## Your task
Copy everything in the listing below word for word, apart from any images.

## Given information
"""

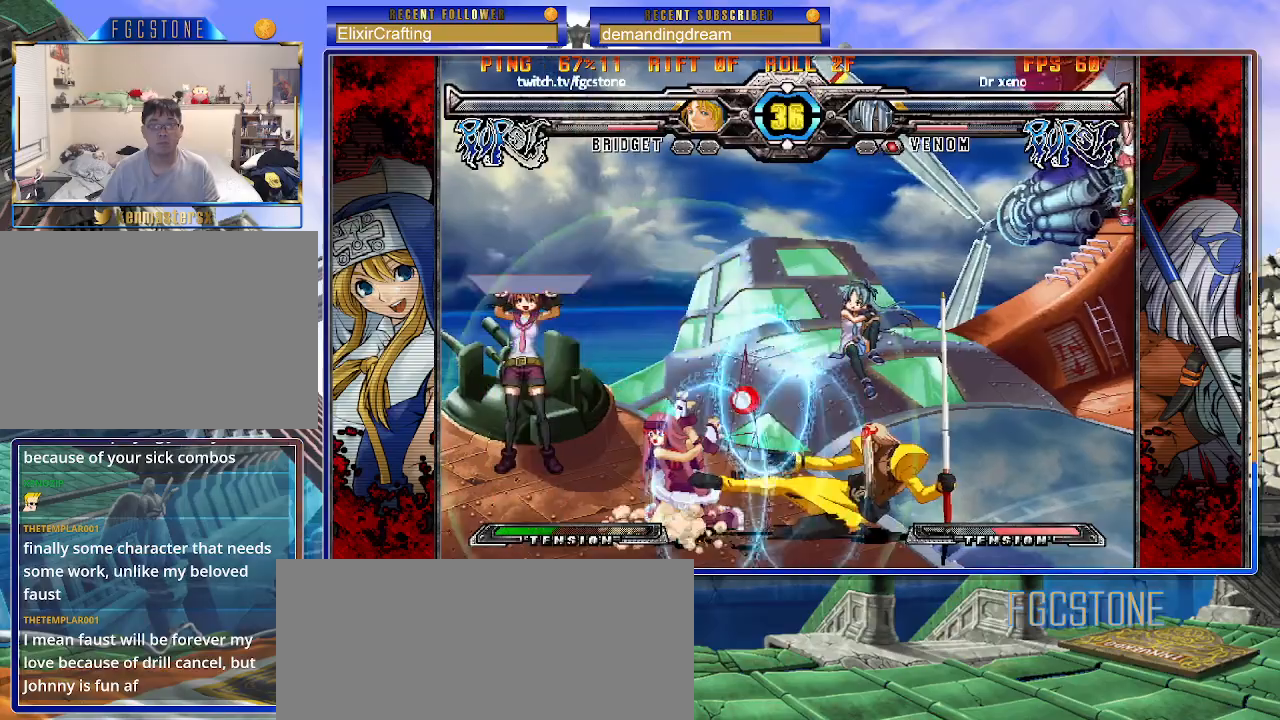
{"buttons": [], "left_stick": "up-left", "events": [[317, "left_stick", "up-left"]]}
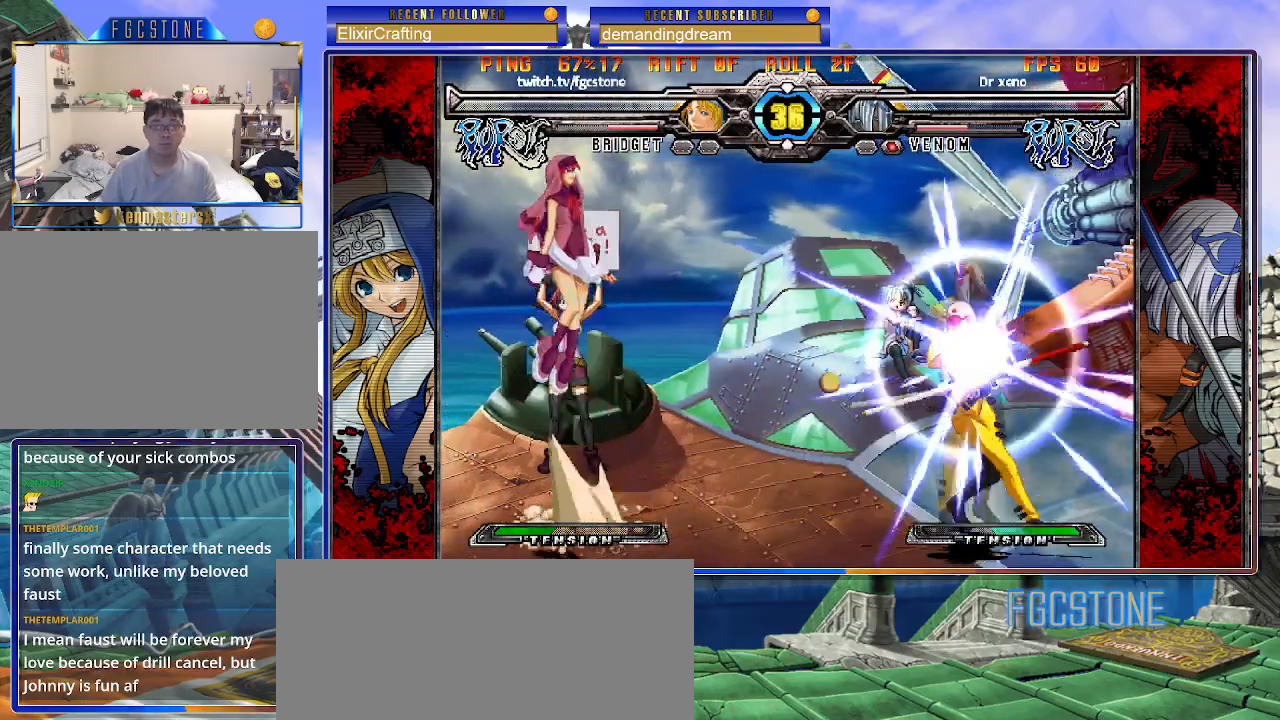
{"buttons": [], "left_stick": "up-right", "events": [[67, "left_stick", "center"], [317, "left_stick", "up-right"]]}
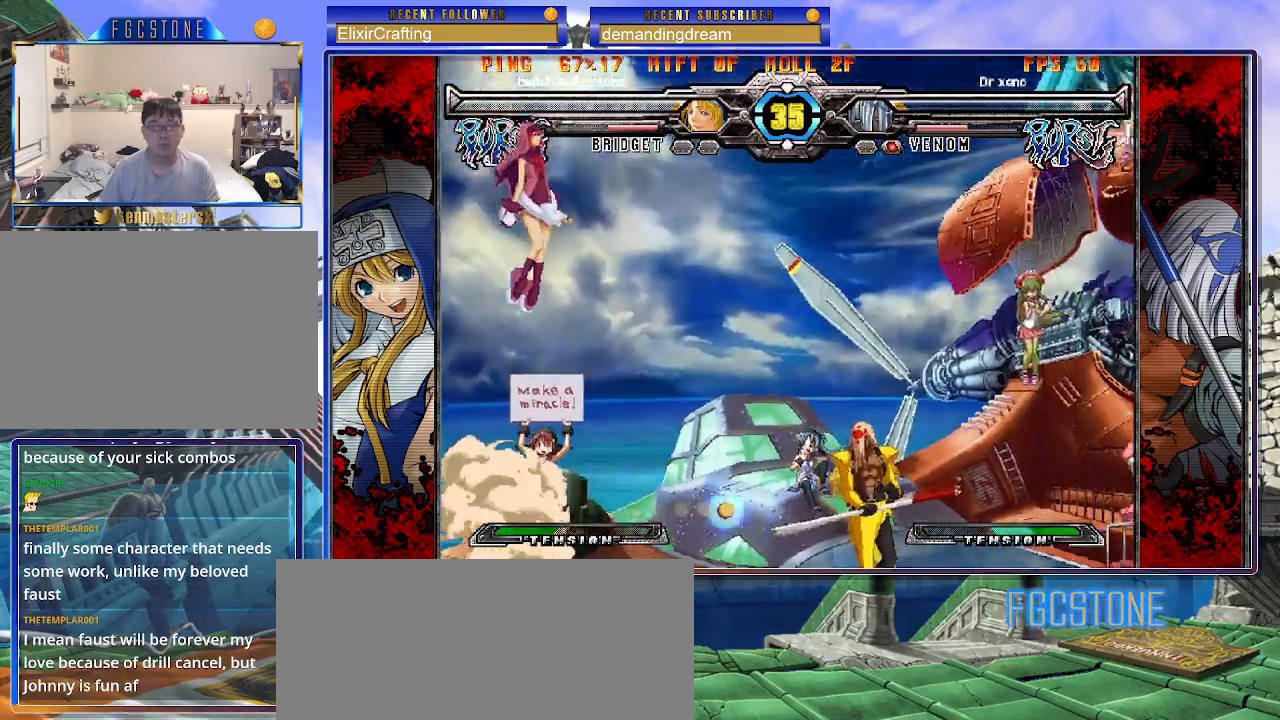
{"buttons": [], "left_stick": "center", "events": [[17, "left_stick", "down-right"], [100, "HS", "down"], [350, "HS", "up"], [500, "left_stick", "center"]]}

"""

## Task solution
{"buttons": [], "left_stick": "up-left", "events": [[317, "left_stick", "up-left"]]}
{"buttons": [], "left_stick": "up-right", "events": [[67, "left_stick", "center"], [317, "left_stick", "up-right"]]}
{"buttons": [], "left_stick": "center", "events": [[17, "left_stick", "down-right"], [100, "HS", "down"], [350, "HS", "up"], [500, "left_stick", "center"]]}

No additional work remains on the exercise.